Task: Would you reproduce the whole listing exactly, dropping any pictures it holds?

Input for this task:
- - - - -
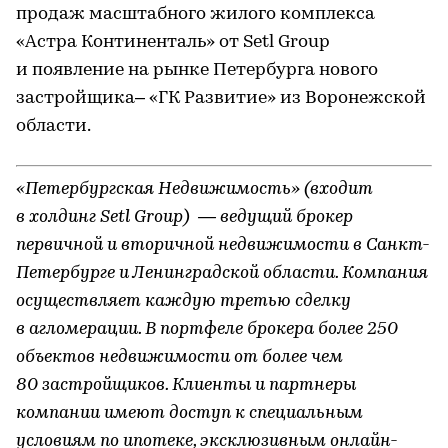
продаж масштабного жилого комплекса
«Астра Континенталь» от Setl Group
и появление на рынке Петербурга нового
застройщика– «ГК Развитие» из Воронежской
области.
«Петербургская Недвижимость» (входит
в холдинг Setl Group) — ведущий брокер
первичной и вторичной недвижимости в Санкт-
Петербурге и Ленинградской области. Компания
осуществляет каждую третью сделку
в агломерации. В портфеле брокера более 250
объектов недвижимости от более чем
80 застройщиков. Клиенты и партнеры
компании имеют доступ к специальным
условиям по ипотеке, эксклюзивным онлайн-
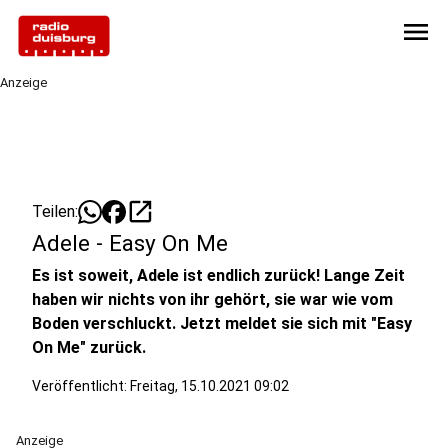
menu
Anzeige
open_in_new
Teilen:
Adele - Easy On Me
Es ist soweit, Adele ist endlich zurück! Lange Zeit
haben wir nichts von ihr gehört, sie war wie vom
Boden verschluckt. Jetzt meldet sie sich mit "Easy
On Me" zurück.
Veröffentlicht:
Freitag, 15.10.2021 09:02
Anzeige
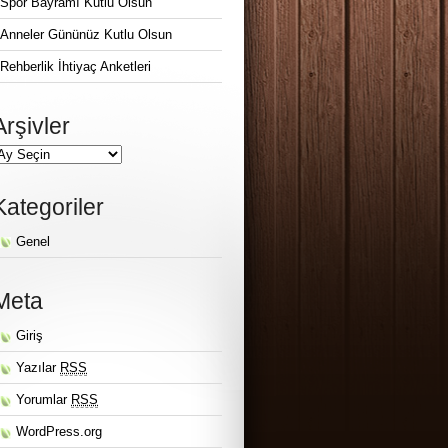
Spor Bayramı Kutlu Olsun
Anneler Gününüz Kutlu Olsun
Rehberlik İhtiyaç Anketleri
Arşivler
Kategoriler
Genel
Meta
Giriş
Yazılar
RSS
Yorumlar
RSS
WordPress.org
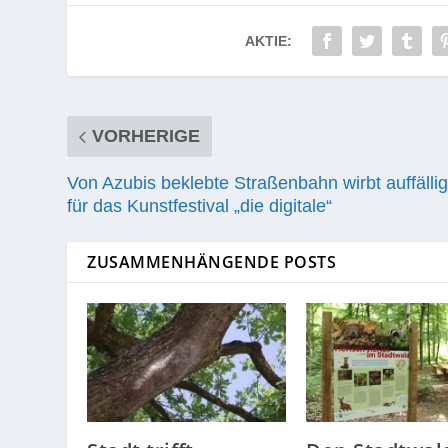
AKTIE:
VORHERIGE
Von Azubis beklebte Straßenbahn wirbt auffälli
für das Kunstfestival „die digitale“
ZUSAMMENHÄNGENDE POSTS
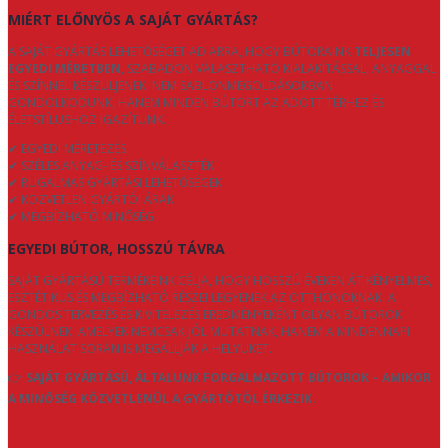
MIÉRT ELŐNYÖS A SAJÁT GYÁRTÁS?
A SAJÁT GYÁRTÁS LEHETŐSÉGET AD ARRA, HOGY BÚTORAINK
TELJESEN
EGYEDI MÉRETBEN
, SZABADON VÁLASZTHATÓ KIALAKÍTÁSSAL, ANYAGGAL
ÉS SZÍNNEL KÉSZÜLJENEK. NEM SABLONMEGOLDÁSOKBAN
GONDOLKODUNK, HANEM MINDEN BÚTORT AZ ADOTT TÉRHEZ ÉS
ÉLETSTÍLUSHOZ IGAZÍTUNK.
✔ EGYEDI MÉRETEZÉS
✔ SZÉLES ANYAG- ÉS SZÍNVÁLASZTÉK
✔ RUGALMAS GYÁRTÁSI LEHETŐSÉGEK
✔ KÖZVETLEN GYÁRTÓI ÁRAK
✔ MEGBÍZHATÓ MINŐSÉG
EGYEDI BÚTOR, HOSSZÚ TÁVRA
SAJÁT GYÁRTÁSÚ TERMÉKEINK CÉLJA, HOGY HOSSZÚ ÉVEKEN ÁT KÉNYELMES,
ESZTÉTIKUS ÉS MEGBÍZHATÓ RÉSZEI LEGYENEK AZ OTTHONOKNAK. A
GONDOS TERVEZÉS ÉS KIVITELEZÉS EREDMÉNYEKÉNT OLYAN BÚTOROK
KÉSZÜLNEK, AMELYEK NEMCSAK JÓL MUTATNAK, HANEM A MINDENNAPI
HASZNÁLAT SORÁN IS MEGÁLLJÁK A HELYÜKET.
👉
SAJÁT GYÁRTÁSÚ, ÁLTALUNK FORGALMAZOTT BÚTOROK – AMIKOR
A MINŐSÉG KÖZVETLENÜL A GYÁRTÓTÓL ÉRKEZIK.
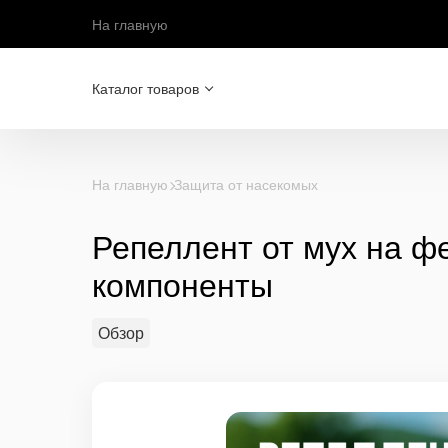
На главную
Каталог товаров
На главную
Защита от насекомых
Репеллент от мух на ф
компоненты
Обзор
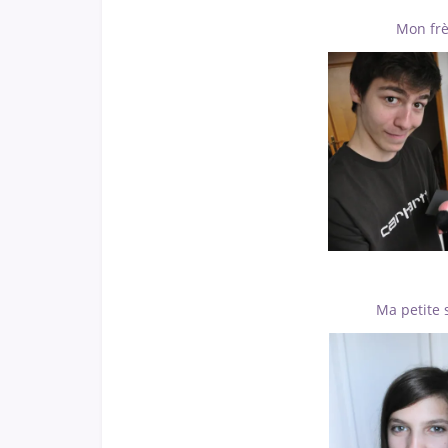
Mon frè
Ma petite 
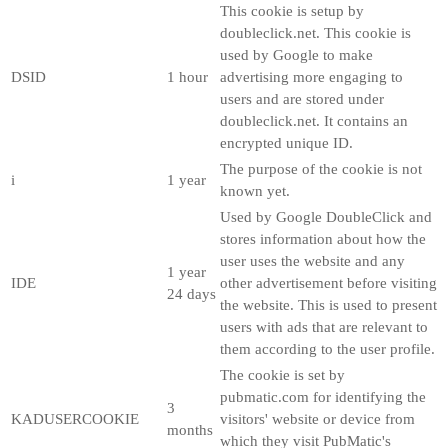
This cookie is setup by
doubleclick.net. This cookie is
used by Google to make
DSID
1 hour
advertising more engaging to
users and are stored under
doubleclick.net. It contains an
encrypted unique ID.
The purpose of the cookie is not
i
1 year
known yet.
Used by Google DoubleClick and
stores information about how the
user uses the website and any
1 year
IDE
other advertisement before visiting
24 days
the website. This is used to present
users with ads that are relevant to
them according to the user profile.
The cookie is set by
pubmatic.com for identifying the
3
KADUSERCOOKIE
visitors' website or device from
months
which they visit PubMatic's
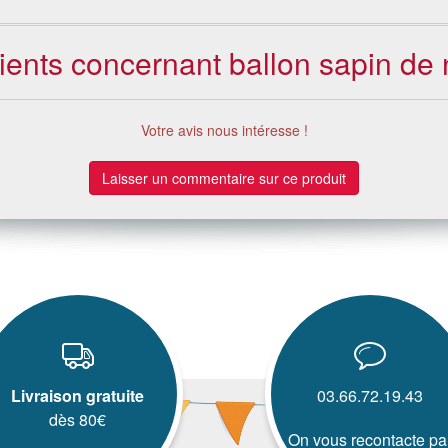
lients concernant ballon sapin de
Votre avis nous intéresse !
Laisser un commentaire sur ce produit
Livraison gratuite
03.66.72.19.43
dès 80€
On vous recontacte pa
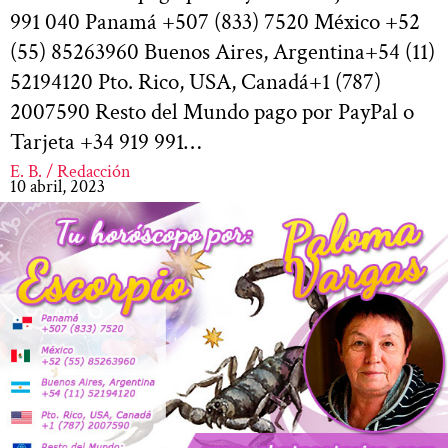
991 040 Panamá +507 (833) 7520 México +52
(55) 85263960 Buenos Aires, Argentina+54 (11)
52194120 Pto. Rico, USA, Canadá+1 (787)
2007590 Resto del Mundo pago por PayPal o
Tarjeta +34 919 991…
E. B. / Redacción
10 abril, 2023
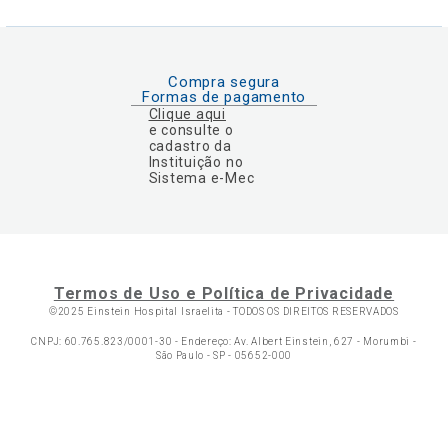
Compra segura
Formas de pagamento
Clique aqui
e consulte o
cadastro da
Instituição no
Sistema e-Mec
Termos de Uso e Política de Privacidade
©2025 Einstein Hospital Israelita -
TODOS OS DIREITOS RESERVADOS
CNPJ: 60.765.823/0001-30 - Endereço: Av. Albert Einstein, 627 - Morumbi -
São Paulo - SP - 05652-000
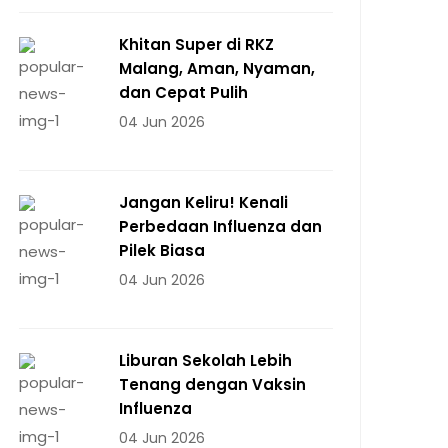
Khitan Super di RKZ
Malang, Aman, Nyaman,
dan Cepat Pulih
04 Jun 2026
Jangan Keliru! Kenali
Perbedaan Influenza dan
Pilek Biasa
04 Jun 2026
Liburan Sekolah Lebih
Tenang dengan Vaksin
Influenza
04 Jun 2026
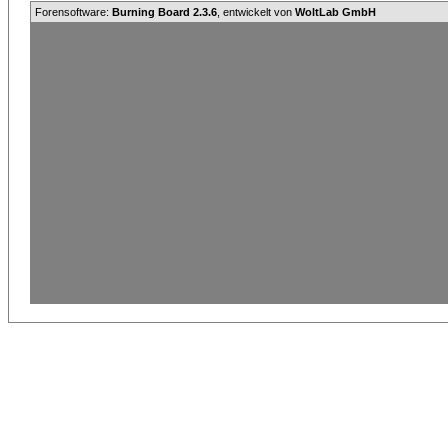
Forensoftware:
Burning Board 2.3.6
, entwickelt von
WoltLab GmbH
- - - - -
Response for this exercise:
продаж масштабного жилого комплекса
«Астра Континенталь» от Setl Group
и появление на рынке Петербурга нового
застройщика– «ГК Развитие» из Воронежской
области.
«Петербургская Недвижимость» (входит
в холдинг Setl Group) — ведущий брокер
первичной и вторичной недвижимости в Санкт-
Петербурге и Ленинградской области. Компания
осуществляет каждую третью сделку
в агломерации. В портфеле брокера более 250
объектов недвижимости от более чем
80 застройщиков. Клиенты и партнеры
компании имеют доступ к специальным
условиям по ипотеке, эксклюзивным онлайн-
menu
Anzeige
open_in_new
Teilen:
Adele - Easy On Me
Es ist soweit, Adele ist endlich zurück! Lange Zeit
haben wir nichts von ihr gehört, sie war wie vom
Boden verschluckt. Jetzt meldet sie sich mit "Easy
On Me" zurück.
Veröffentlicht:
Freitag, 15.10.2021 09:02
Anzeige
Spor Bayramı Kutlu Olsun
Anneler Gününüz Kutlu Olsun
Rehberlik İhtiyaç Anketleri
Arşivler
Kategoriler
Genel
Meta
Giriş
Yazılar
RSS
Yorumlar
RSS
WordPress.org
AKTIE:
VORHERIGE
Von Azubis beklebte Straßenbahn wirbt auffälli
für das Kunstfestival „die digitale“
ZUSAMMENHÄNGENDE POSTS
MIÉRT ELŐNYÖS A SAJÁT GYÁRTÁS?
A SAJÁT GYÁRTÁS LEHETŐSÉGET AD ARRA, HOGY BÚTORAINK
TELJESEN
EGYEDI MÉRETBEN
, SZABADON VÁLASZTHATÓ KIALAKÍTÁSSAL, ANYAGGAL
ÉS SZÍNNEL KÉSZÜLJENEK. NEM SABLONMEGOLDÁSOKBAN
GONDOLKODUNK, HANEM MINDEN BÚTORT AZ ADOTT TÉRHEZ ÉS
ÉLETSTÍLUSHOZ IGAZÍTUNK.
✔ EGYEDI MÉRETEZÉS
✔ SZÉLES ANYAG- ÉS SZÍNVÁLASZTÉK
✔ RUGALMAS GYÁRTÁSI LEHETŐSÉGEK
✔ KÖZVETLEN GYÁRTÓI ÁRAK
✔ MEGBÍZHATÓ MINŐSÉG
EGYEDI BÚTOR, HOSSZÚ TÁVRA
SAJÁT GYÁRTÁSÚ TERMÉKEINK CÉLJA, HOGY HOSSZÚ ÉVEKEN ÁT KÉNYELMES,
ESZTÉTIKUS ÉS MEGBÍZHATÓ RÉSZEI LEGYENEK AZ OTTHONOKNAK. A
GONDOS TERVEZÉS ÉS KIVITELEZÉS EREDMÉNYEKÉNT OLYAN BÚTOROK
KÉSZÜLNEK, AMELYEK NEMCSAK JÓL MUTATNAK, HANEM A MINDENNAPI
HASZNÁLAT SORÁN IS MEGÁLLJÁK A HELYÜKET.
👉
SAJÁT GYÁRTÁSÚ, ÁLTALUNK FORGALMAZOTT BÚTOROK – AMIKOR
A MINŐSÉG KÖZVETLENÜL A GYÁRTÓTÓL ÉRKEZIK.
На главную
Каталог товаров
На главную
Защита от насекомых
Репеллент от мух на ф
компоненты
Обзор
Mon frè
Ma petite 
This cookie is setup by
doubleclick.net. This cookie is
used by Google to make
DSID
1 hour
advertising more engaging to
users and are stored under
doubleclick.net. It contains an
encrypted unique ID.
The purpose of the cookie is not
i
1 year
known yet.
Used by Google DoubleClick and
stores information about how the
user uses the website and any
1 year
IDE
other advertisement before visiting
24 days
the website. This is used to present
users with ads that are relevant to
them according to the user profile.
The cookie is set by
pubmatic.com for identifying the
3
KADUSERCOOKIE
visitors' website or device from
months
which they visit PubMatic's
lients concernant ballon sapin de
Votre avis nous intéresse !
Laisser un commentaire sur ce produit
Livraison gratuite
03.66.72.19.43
dès 80€
On vous recontacte pa
991 040 Panamá +507 (833) 7520 México +52
(55) 85263960 Buenos Aires, Argentina+54 (11)
52194120 Pto. Rico, USA, Canadá+1 (787)
2007590 Resto del Mundo pago por PayPal o
Tarjeta +34 919 991…
E. B. / Redacción
10 abril, 2023
Compra segura
Formas de pagamento
Clique aqui
e consulte o
cadastro da
Instituição no
Sistema e-Mec
Termos de Uso e Política de Privacidade
©2025 Einstein Hospital Israelita -
TODOS OS DIREITOS RESERVADOS
CNPJ: 60.765.823/0001-30 - Endereço: Av. Albert Einstein, 627 - Morumbi -
São Paulo - SP - 05652-000
Khitan Super di RKZ
Malang, Aman, Nyaman,
dan Cepat Pulih
04 Jun 2026
Jangan Keliru! Kenali
Perbedaan Influenza dan
Pilek Biasa
04 Jun 2026
Liburan Sekolah Lebih
Tenang dengan Vaksin
Influenza
04 Jun 2026
Forensoftware:
Burning Board 2.3.6
, entwickelt von
WoltLab GmbH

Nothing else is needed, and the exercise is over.